20. In personal and political life, why is it important to engage those whose beliefs are the furthest removed from your own in conversation? Hirschfield declines an invitation to join a breakfast hosted by Iranian president Ahmadinejad. Why? In Hirschfield’s shoes, would you have attended?

21. On page 219, Hirschfield offers an interesting take on the motivating forces behind fanaticism and zealotry. What do you think of his idea?

22. Discuss the seven steps Hirschfield lays out to help us talk to each other in a way that guarantees that we put “the dignity of the person in front of us before the correctness of our own ideas.” The story begins on page 216.

23. What’s the difference between naïveté and idealism? Do you think Hirschfield is naïve? Idealistic? Correct?
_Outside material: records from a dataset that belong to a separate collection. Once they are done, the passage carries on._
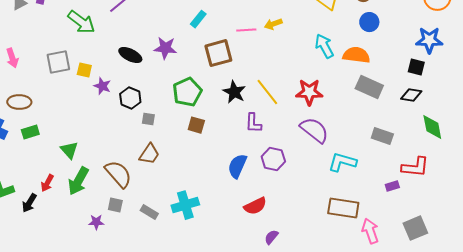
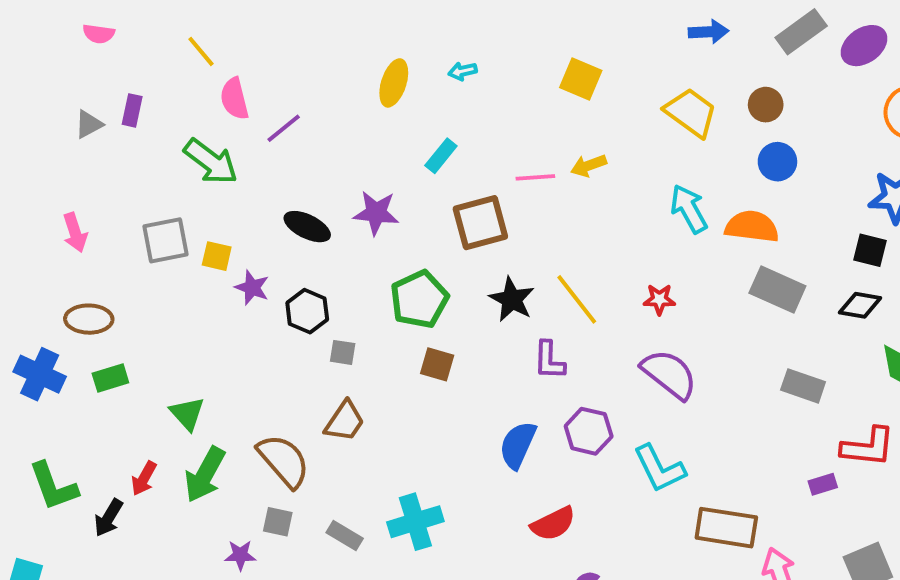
red star: (309, 92) -> (659, 299), size x0.6
cyan L-shape: (342, 162) -> (659, 469), moved, turned -132

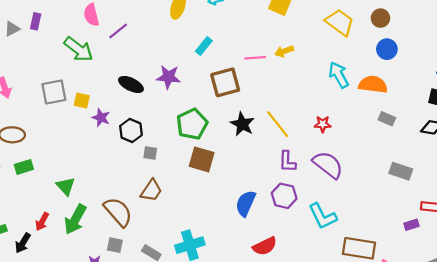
gray rectangle: (777, 290) -> (387, 119), size x0.6
purple L-shape: (549, 360) -> (287, 162), moved
brown square: (437, 364) -> (202, 159), size x1.4

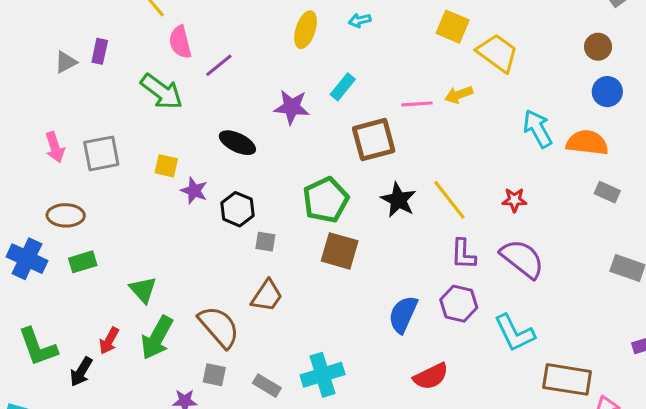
yellow trapezoid: (340, 22) -> (497, 53), moved
purple star: (168, 77) -> (292, 107), moved
gray square: (54, 92) -> (101, 153), moved

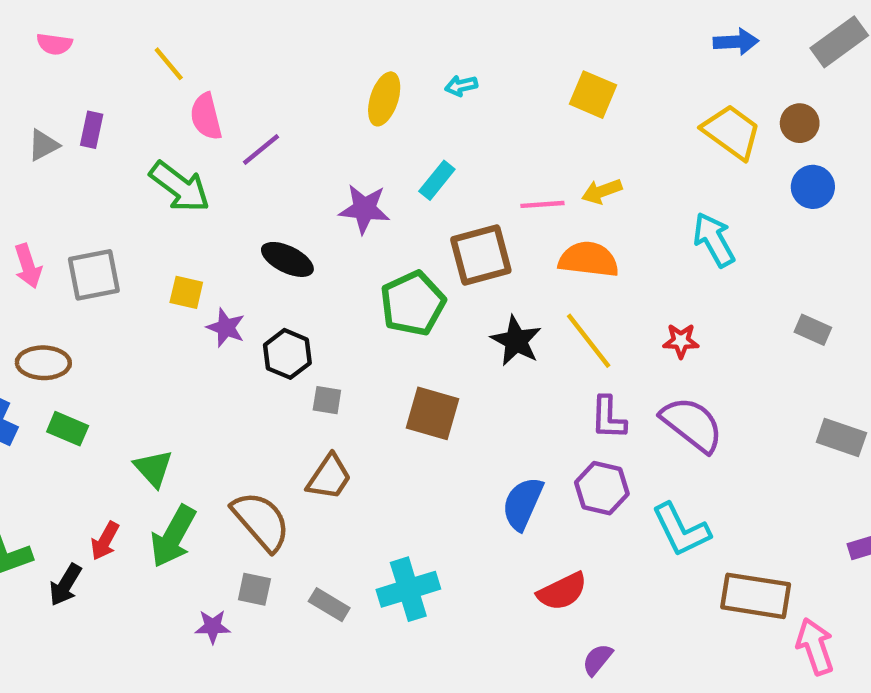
yellow trapezoid: (497, 53) -> (732, 132), moved
orange semicircle: (587, 143) -> (589, 259), moved
green pentagon: (326, 200) -> (413, 303), moved
green rectangle: (83, 262) -> (68, 429), turned 40

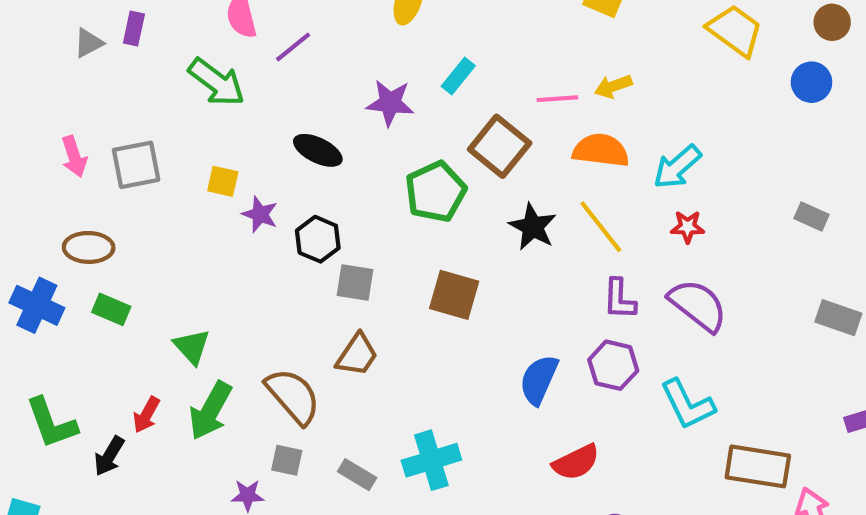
brown circle: (800, 123) -> (832, 22), moved
cyan arrow: (714, 240) -> (677, 167), moved, turned -102
brown square: (481, 255) -> (500, 146), turned -36
gray square: (327, 400) -> (355, 283), size x1.4

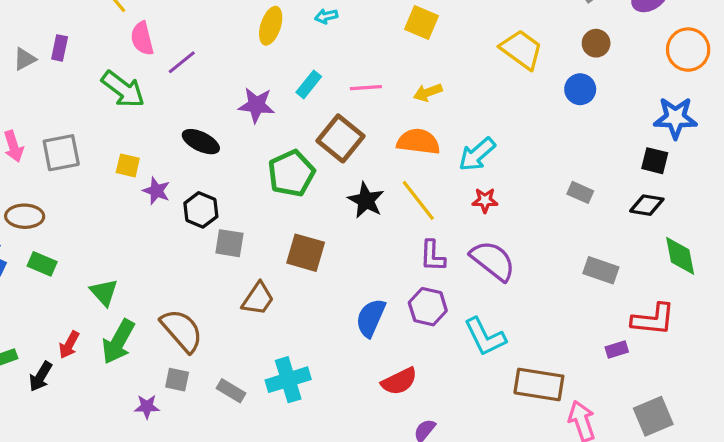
pink line: (557, 99) -> (366, 88), moved
brown trapezoid: (357, 355) -> (258, 299), moved

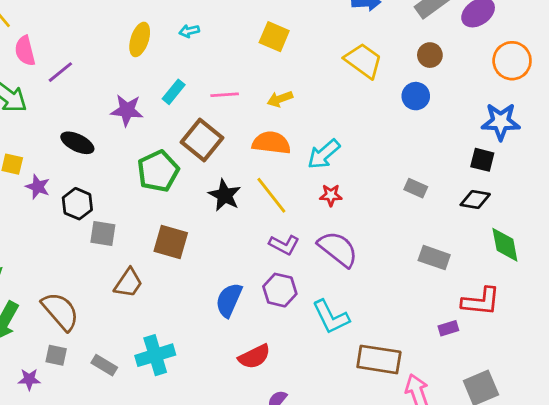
purple L-shape: (433, 256) -> (284, 245), turned -64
Would it be possible to live as he proposes?

24. Discuss the version of the coming–or return–of the Messiah found on page 239: “We could imagine a world when the Messiah comes where no people will be oppressed, where freedom to pursue what we most want will be guaranteed. We must remember, however, that the freedom to pursue what we want most doesn’t guarantee a happy outcome for all people. If one nation wants to dominate another, then suffering will continue. If one person needs to take advantage of another in order to feel strong, suffering will continue. If my being right demands that I struggle to ensure that everybody thinks you are wrong, the suffering will continue. The outcomes depend on us.”